Under Acidic Conditions
In the presence of hydroxylamine or nitromethane, polyphosphoric acid interacts with aromatic carboxylic acids to produce aromatic amines. The intermediates are hydroxamic acids that have been activated by phosphorylation with polyphosphoric acid, and have then gone through the rearrangement step of the reaction.
When nitromethane is used, it creates hydroxylamine as a byproduct of the polyphosphoric acid reaction that happens as a result of the polyphosphoric acid reaction. Aromatic acids carrying electron-donating substituents perform well in this one-step Lossen rearrangement. However, aliphatic acids and aromatic acids containing electron-withdrawing substituents perform poorly or generate insufficient yields in this reaction.
When using hydroxylamine-O-sulfonic acid, the Lossen rearrangement can be carried out successfully. It is necessary to improve the reaction conditions when heating acids in hot mineral oil or polyphosphoric acid to make amines, yet, this procedure has already produced amines.
Conclusion
The Lossen rearrangement, which permits hydroxamic acids to be transformed into isocyanates, was discovered nearly 150 years ago by chemists. A century has passed since the discovery that the dehydration of primary hydroxamic acids might be hastened by the presence of high quantities of activating reagents at stoichiometric ratios.
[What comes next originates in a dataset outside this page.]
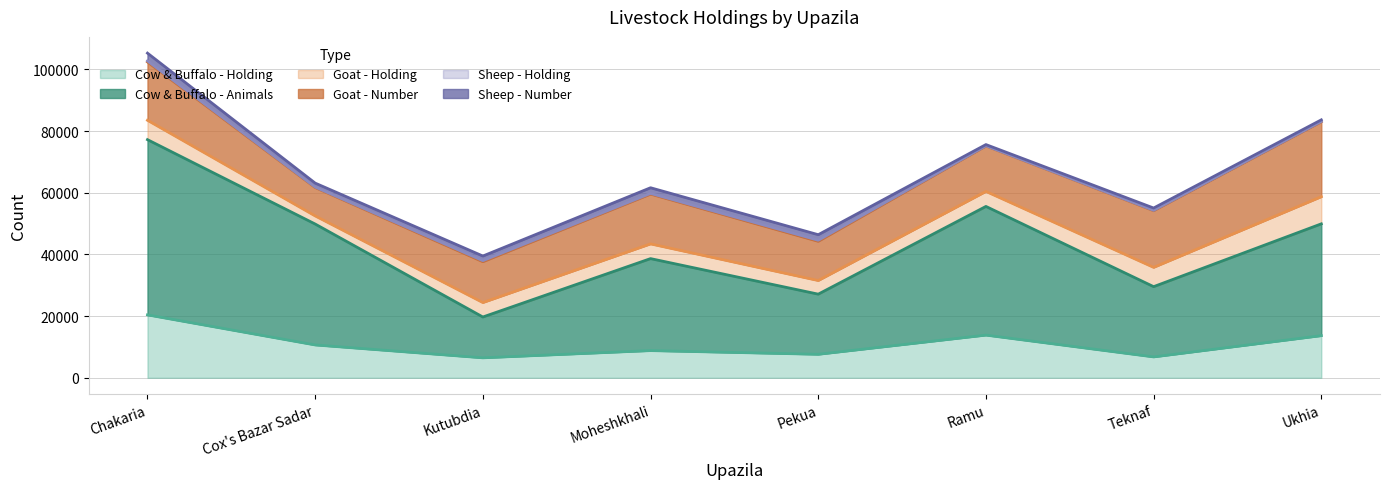

The value of Goat - Number at Pekua is 8216. True or false?

False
It has recently been demonstrated that the Lossen rearrangement can occur directly from free hydroxamic acids, causing a resurgence of interest in the process. With a strong emphasis on their mechanisms, this brief overview summarises achievements in this field by detailing progressively the metal-assisted, the spontaneous, and the promoted self-propagative Lossen rearrangements, with a particular emphasis on their mechanisms.